> [SELECTED EXTRACT]:
..........

Now 93 years old, Mr. Ridley lived through the heyday of Indiana Avenue, when nightclubs featured jazz musicians who became national stars. He attended Attucks High School before and after service during World War II. That military service included disembarking from a ship on Utah Beach on D-Day in June 1944.
So Mr. Ridley truly has lived through history - local, national and international. He will be Nelson's studio guest to share insights as Hoosier History Live salutes Black History Month.
These days, Mr. Ridley is a beloved docent at the Walker Theatre, where he shares memories from the very beginning of the cultural landmark. During his boyhood in the 1920s and '30s, the Walker building included a basement shop, the Coffee Pot, that Mr. Ridley says became a popular hangout for his friends.
"Outside the Coffee Pot, on the corner, the young men would come and look at pretty ladies, who were all dressed up in their finery," he writes in his self-published memoir, From the Avenue. "These same ladies could enjoy the attention of the gentlemen in their zoot suits, which sported very full-legged pants and were narrow at the cuff. Some of us guys wore more conservative clothes, but all were custom made by the local tailors. ... The idea was definitely to see and be seen on this corner."
To this day, Mr. Ridley lives not far away, in the neighborhood now known as Ransom Place.
Like the Walker Theatre, Attucks High School opened in 1927. One of Mr. Ridley's older brothers, Martin, was in the first group of freshmen.
Mr. Ridley began attending Attucks in 1936 but did not graduate until 1947. That's because his high school years were interrupted by World War II. In his memoir, Mr. Ridley writes that his first experience with "blatant, hard-core" bigotry came during military training at camps in Georgia and Mississippi.
After the war, Mr. Ridley returned to Indianapolis and spent most of his career working for the U.S. Postal Service. In his memoir, he describes becoming "one of the first African Americans to work as a window clerk" in the Hoosier capital.
"I have lived through the Depression, World War II, the Civil Rights movement, integration, Vietnam, Afghanistan and the election of a black man as president of the United States," Mr. Ridley writes in his memoir. "When I stop to think about it, it is a bit overwhelming."

..........

> [SOURCE INFORMATION]:

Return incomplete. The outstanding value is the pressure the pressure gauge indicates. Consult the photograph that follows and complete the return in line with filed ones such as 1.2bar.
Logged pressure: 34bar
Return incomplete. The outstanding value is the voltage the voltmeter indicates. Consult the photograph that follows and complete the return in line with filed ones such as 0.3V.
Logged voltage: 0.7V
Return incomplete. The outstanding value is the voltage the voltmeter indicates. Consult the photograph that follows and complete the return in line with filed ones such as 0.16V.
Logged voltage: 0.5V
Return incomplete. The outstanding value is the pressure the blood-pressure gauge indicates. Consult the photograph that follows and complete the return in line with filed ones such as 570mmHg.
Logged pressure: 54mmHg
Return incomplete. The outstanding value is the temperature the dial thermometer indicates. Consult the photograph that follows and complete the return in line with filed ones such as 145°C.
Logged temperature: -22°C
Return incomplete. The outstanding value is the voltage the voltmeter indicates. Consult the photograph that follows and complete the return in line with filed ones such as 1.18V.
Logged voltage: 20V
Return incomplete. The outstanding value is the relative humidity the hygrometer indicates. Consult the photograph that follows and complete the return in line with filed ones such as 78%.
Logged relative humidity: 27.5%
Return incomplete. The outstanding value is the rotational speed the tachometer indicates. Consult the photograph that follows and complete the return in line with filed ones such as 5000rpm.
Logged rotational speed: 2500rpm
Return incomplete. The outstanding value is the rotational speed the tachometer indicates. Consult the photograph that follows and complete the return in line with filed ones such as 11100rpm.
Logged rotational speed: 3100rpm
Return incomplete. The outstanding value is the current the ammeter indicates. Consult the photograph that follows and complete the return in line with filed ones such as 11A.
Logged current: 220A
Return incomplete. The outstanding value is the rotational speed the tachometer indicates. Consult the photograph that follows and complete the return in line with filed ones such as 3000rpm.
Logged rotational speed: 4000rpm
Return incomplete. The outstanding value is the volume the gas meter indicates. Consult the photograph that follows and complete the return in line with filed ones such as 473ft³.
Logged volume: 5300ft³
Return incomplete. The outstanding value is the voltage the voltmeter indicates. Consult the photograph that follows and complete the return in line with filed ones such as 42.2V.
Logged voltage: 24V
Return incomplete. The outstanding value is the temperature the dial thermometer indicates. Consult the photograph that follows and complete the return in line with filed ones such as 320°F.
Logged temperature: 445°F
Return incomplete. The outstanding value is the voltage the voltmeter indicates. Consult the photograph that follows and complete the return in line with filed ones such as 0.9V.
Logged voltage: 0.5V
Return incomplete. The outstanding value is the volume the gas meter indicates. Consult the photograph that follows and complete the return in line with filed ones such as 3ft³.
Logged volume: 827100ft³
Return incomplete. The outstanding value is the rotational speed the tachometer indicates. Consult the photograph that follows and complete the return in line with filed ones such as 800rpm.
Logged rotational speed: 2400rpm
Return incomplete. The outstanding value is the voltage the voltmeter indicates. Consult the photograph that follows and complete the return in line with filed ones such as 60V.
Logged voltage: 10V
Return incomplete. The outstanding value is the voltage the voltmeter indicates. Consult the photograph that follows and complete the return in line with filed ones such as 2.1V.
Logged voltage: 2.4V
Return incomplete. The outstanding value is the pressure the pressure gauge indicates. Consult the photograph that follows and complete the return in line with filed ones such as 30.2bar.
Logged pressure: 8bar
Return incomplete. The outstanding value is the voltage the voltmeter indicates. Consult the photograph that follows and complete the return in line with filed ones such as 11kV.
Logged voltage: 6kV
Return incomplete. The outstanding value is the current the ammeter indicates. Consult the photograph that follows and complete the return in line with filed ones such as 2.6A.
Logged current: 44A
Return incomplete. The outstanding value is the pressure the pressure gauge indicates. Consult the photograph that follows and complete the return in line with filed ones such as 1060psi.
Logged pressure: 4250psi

..........

> [TASK INSTRUCTIONS]:
A. In the profile of Mr. Ridley, swap "window clerk" for "mail carrier" and write out the passage starting at "Mr. Ridley began" and ending at "the Hoosier capital.".
B. List every event or period that Mr. Ridley, in the last memoir quotation of his profile, says he has lived through.
C. Answer these questions from the profile of Mr. Ridley:
(i) In what year did Attucks High School open?
(ii) What was the basement shop in the Walker building called?
(iii) What is the title of Mr. Ridley's self-published memoir?

> [TASK-BY-TASK ANSWERS]:
A.
Mr. Ridley began attending Attucks in 1936 but did not graduate until 1947. That's because his high school years were interrupted by World War II. In his memoir, Mr. Ridley writes that his first experience with "blatant, hard-core" bigotry came during military training at camps in Georgia and Mississippi.
After the war, Mr. Ridley returned to Indianapolis and spent most of his career working for the U.S. Postal Service. In his memoir, he describes becoming "one of the first African Americans to work as a mail carrier" in the Hoosier capital.

B.
- the Depression
- World War II
- the Civil Rights movement
- integration
- Vietnam
- Afghanistan
- the election of a black man as president of the United States

C.
(i) 1927
(ii) The Coffee Pot
(iii) From the Avenue